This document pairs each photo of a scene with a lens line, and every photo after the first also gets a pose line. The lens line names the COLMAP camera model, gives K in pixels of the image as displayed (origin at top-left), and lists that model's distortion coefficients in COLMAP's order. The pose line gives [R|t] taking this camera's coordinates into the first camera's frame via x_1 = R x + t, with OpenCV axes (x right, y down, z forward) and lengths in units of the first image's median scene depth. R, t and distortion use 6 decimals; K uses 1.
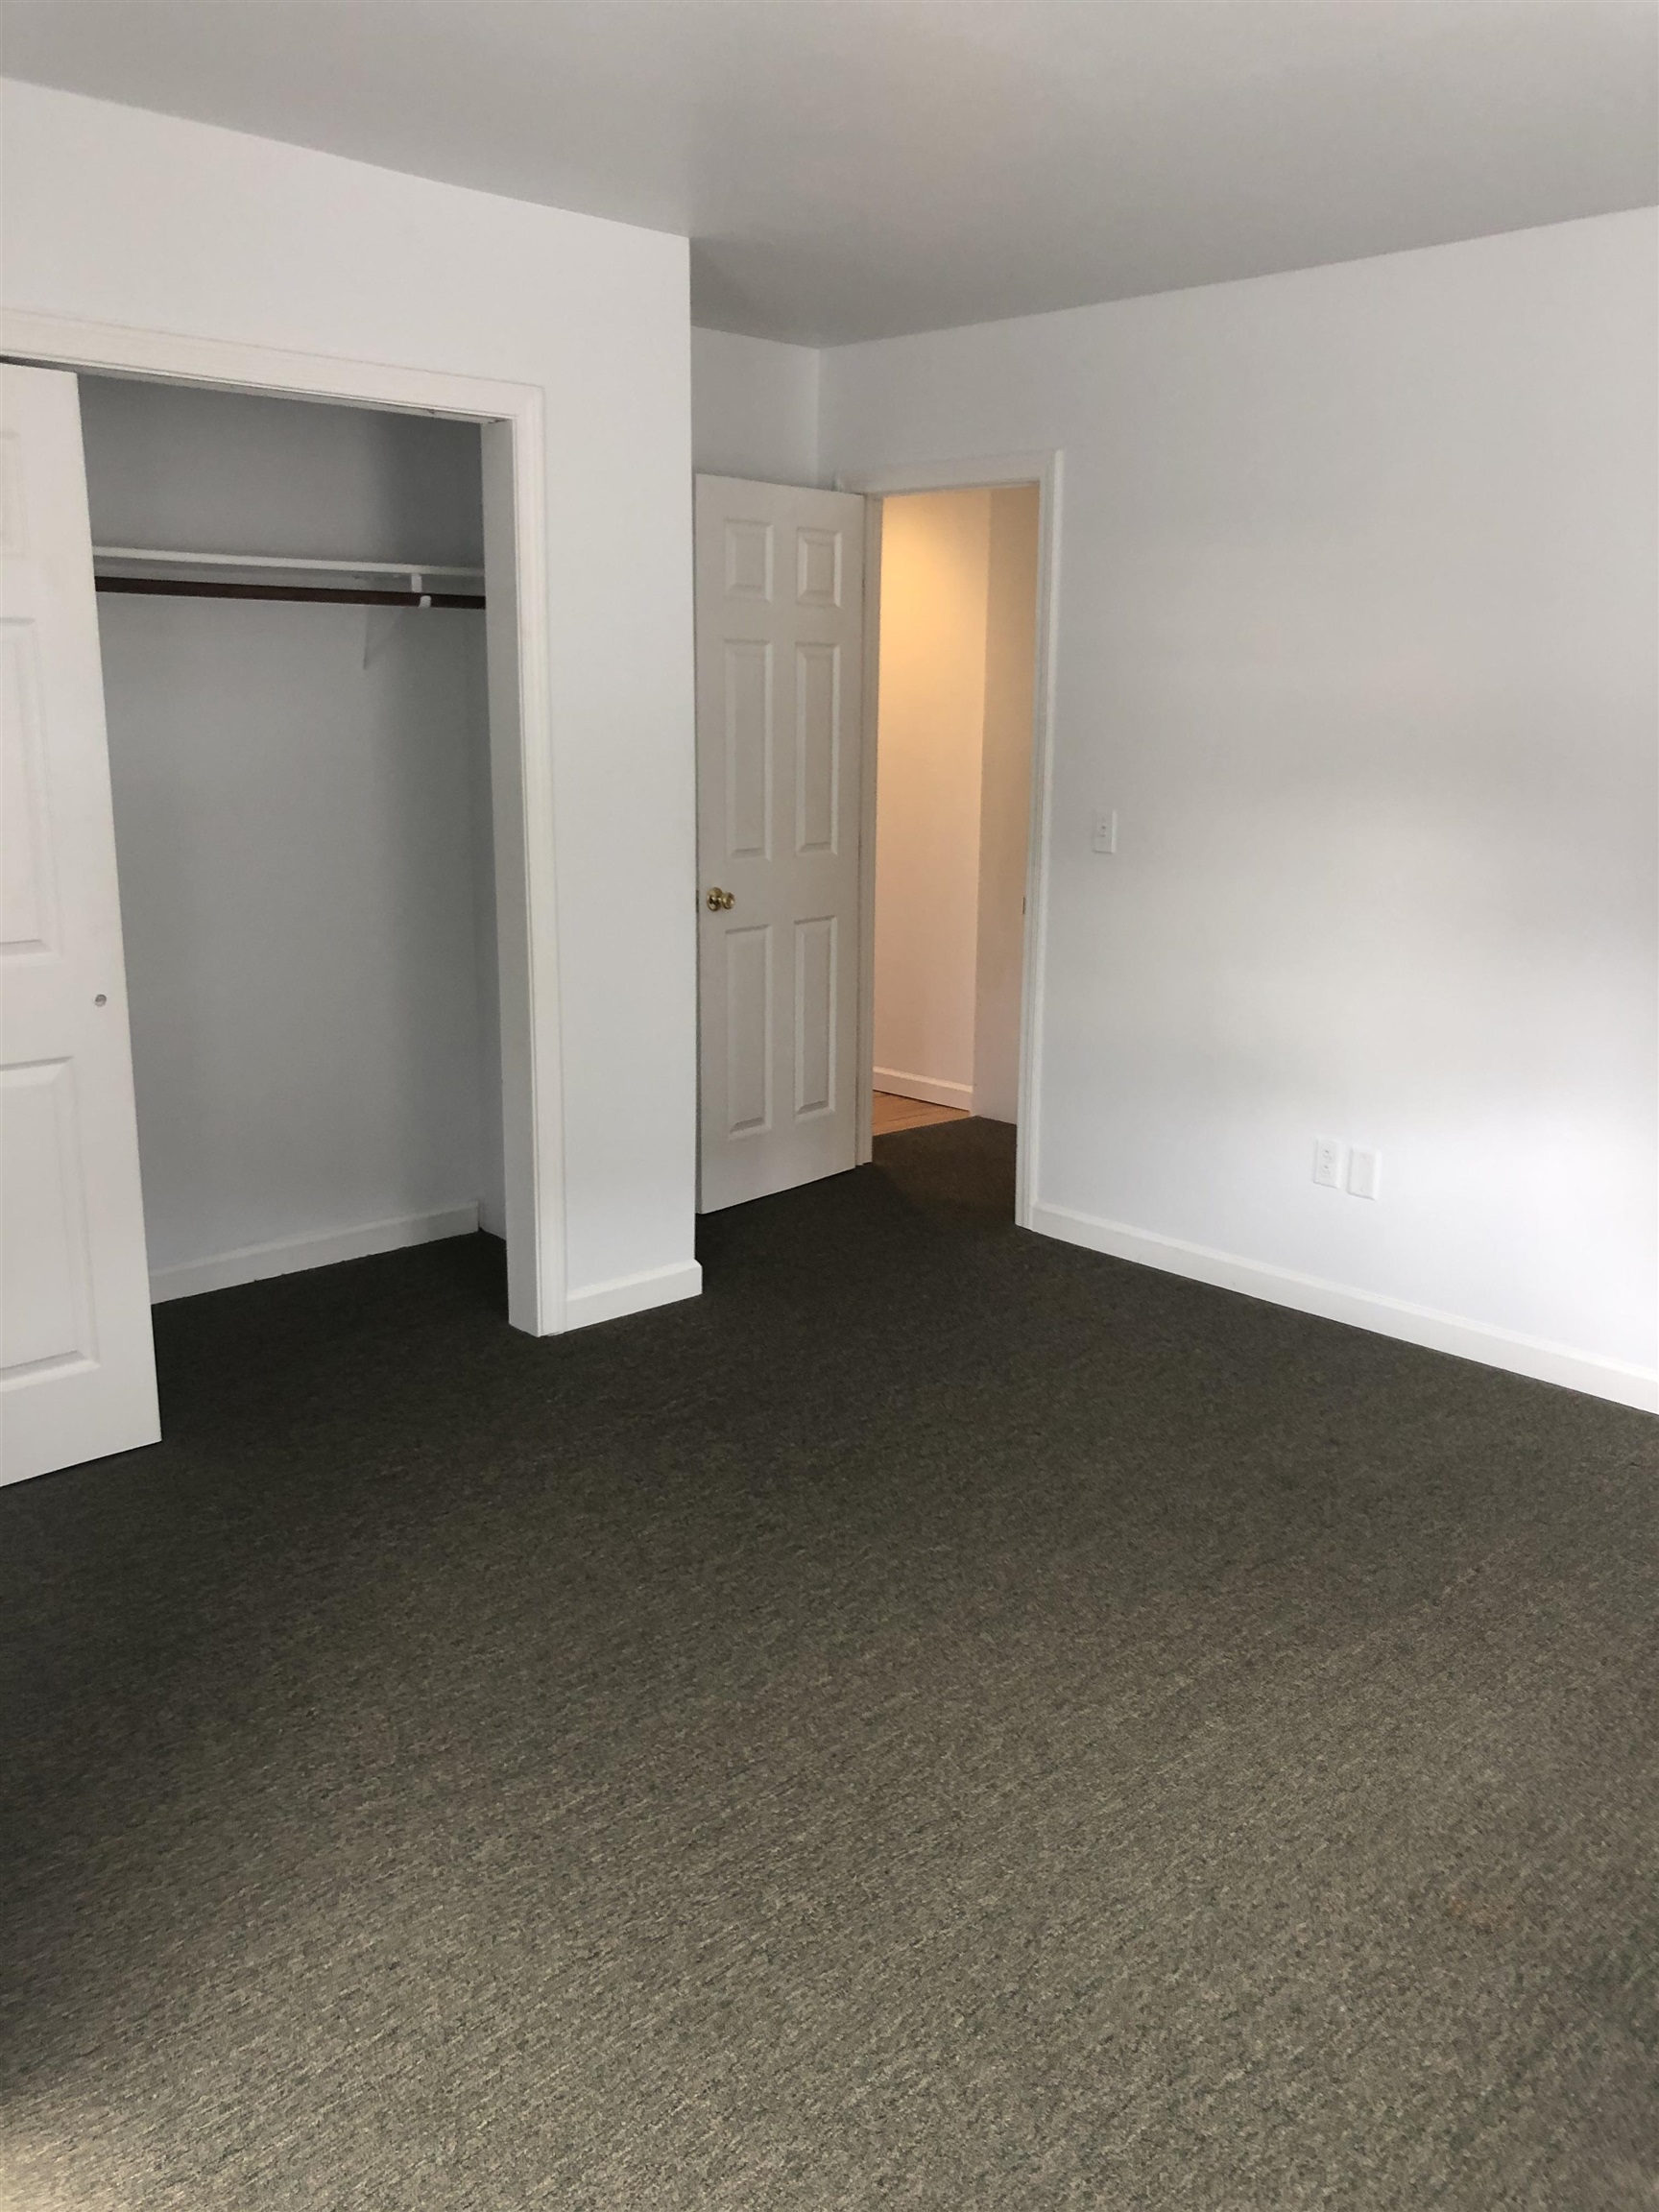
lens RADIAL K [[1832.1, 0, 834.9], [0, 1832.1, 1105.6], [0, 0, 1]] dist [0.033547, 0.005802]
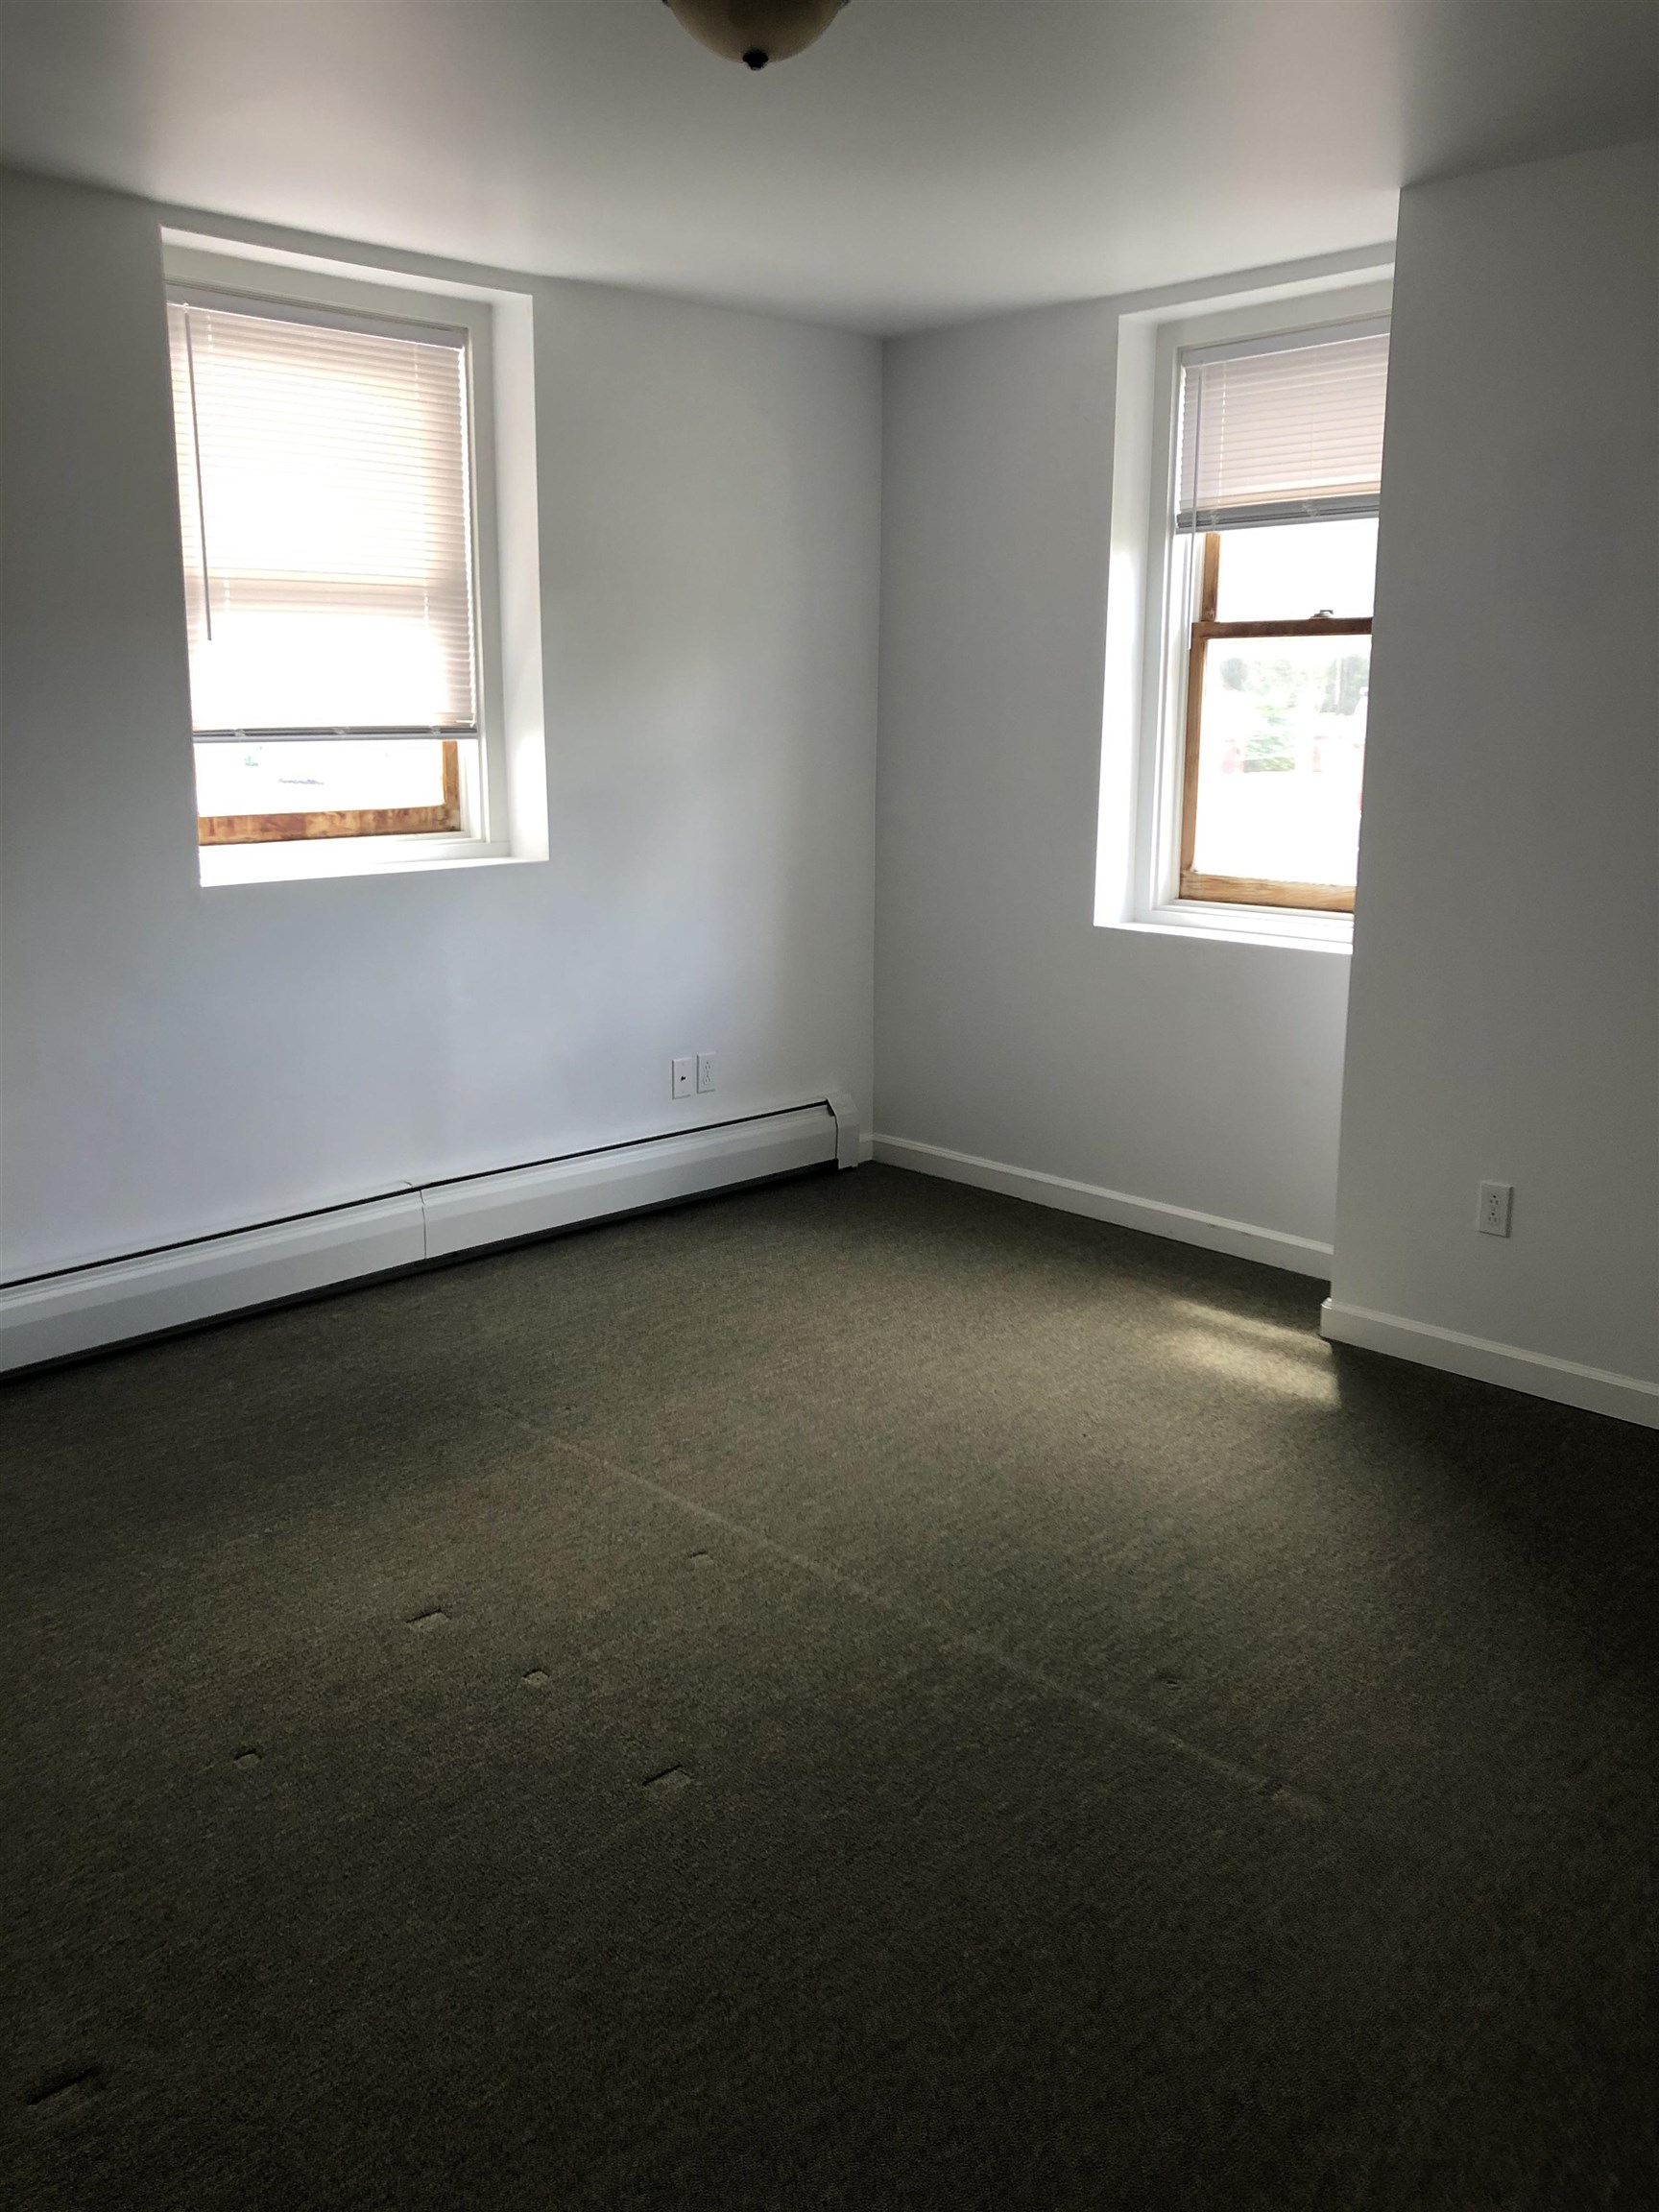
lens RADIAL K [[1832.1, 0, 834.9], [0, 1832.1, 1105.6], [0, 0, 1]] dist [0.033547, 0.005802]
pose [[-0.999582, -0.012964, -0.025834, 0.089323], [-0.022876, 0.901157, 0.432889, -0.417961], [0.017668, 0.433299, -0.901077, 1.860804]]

### [Work to complete]
Reproduce every line of the data above word for word, but leave the pictures out.

### [Answer space]
This document pairs each photo of a scene with a lens line, and every photo after the first also gets a pose line. The lens line names the COLMAP camera model, gives K in pixels of the image as displayed (origin at top-left), and lists that model's distortion coefficients in COLMAP's order. The pose line gives [R|t] taking this camera's coordinates into the first camera's frame via x_1 = R x + t, with OpenCV axes (x right, y down, z forward) and lengths in units of the first image's median scene depth. R, t and distortion use 6 decimals; K uses 1.
lens RADIAL K [[1832.1, 0, 834.9], [0, 1832.1, 1105.6], [0, 0, 1]] dist [0.033547, 0.005802]
lens RADIAL K [[1832.1, 0, 834.9], [0, 1832.1, 1105.6], [0, 0, 1]] dist [0.033547, 0.005802]
pose [[-0.999582, -0.012964, -0.025834, 0.089323], [-0.022876, 0.901157, 0.432889, -0.417961], [0.017668, 0.433299, -0.901077, 1.860804]]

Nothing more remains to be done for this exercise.